**Your assignment**
Which lines in the items below contain the word "Procédure"? Copy each of them.

--------------------------------

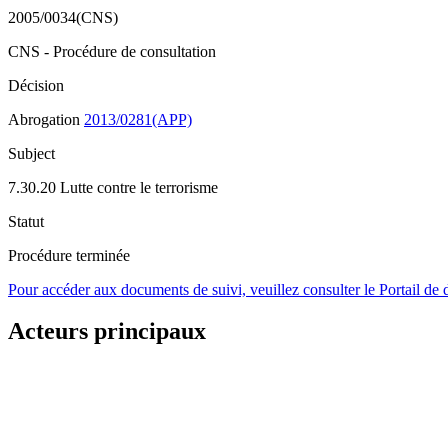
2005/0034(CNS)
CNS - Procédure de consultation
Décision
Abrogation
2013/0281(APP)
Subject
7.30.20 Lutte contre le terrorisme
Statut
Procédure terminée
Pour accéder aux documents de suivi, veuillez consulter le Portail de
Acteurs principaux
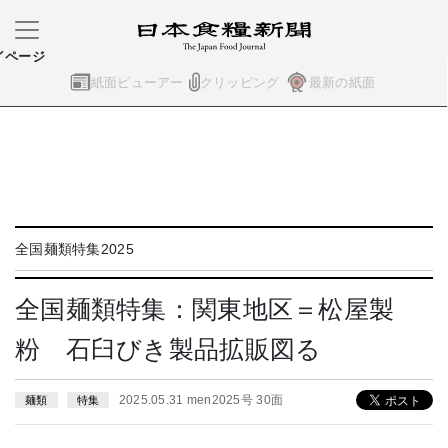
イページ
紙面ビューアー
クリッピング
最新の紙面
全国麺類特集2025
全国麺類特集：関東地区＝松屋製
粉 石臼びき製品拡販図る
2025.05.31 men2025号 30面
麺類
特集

--------------------------------

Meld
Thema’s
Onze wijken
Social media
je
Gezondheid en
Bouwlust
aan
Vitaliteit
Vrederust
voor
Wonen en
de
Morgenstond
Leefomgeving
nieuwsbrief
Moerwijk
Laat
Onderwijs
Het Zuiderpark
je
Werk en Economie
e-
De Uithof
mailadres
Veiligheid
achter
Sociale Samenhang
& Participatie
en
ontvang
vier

--------------------------------

**Written answer**
CNS - Procédure de consultation
Procédure terminée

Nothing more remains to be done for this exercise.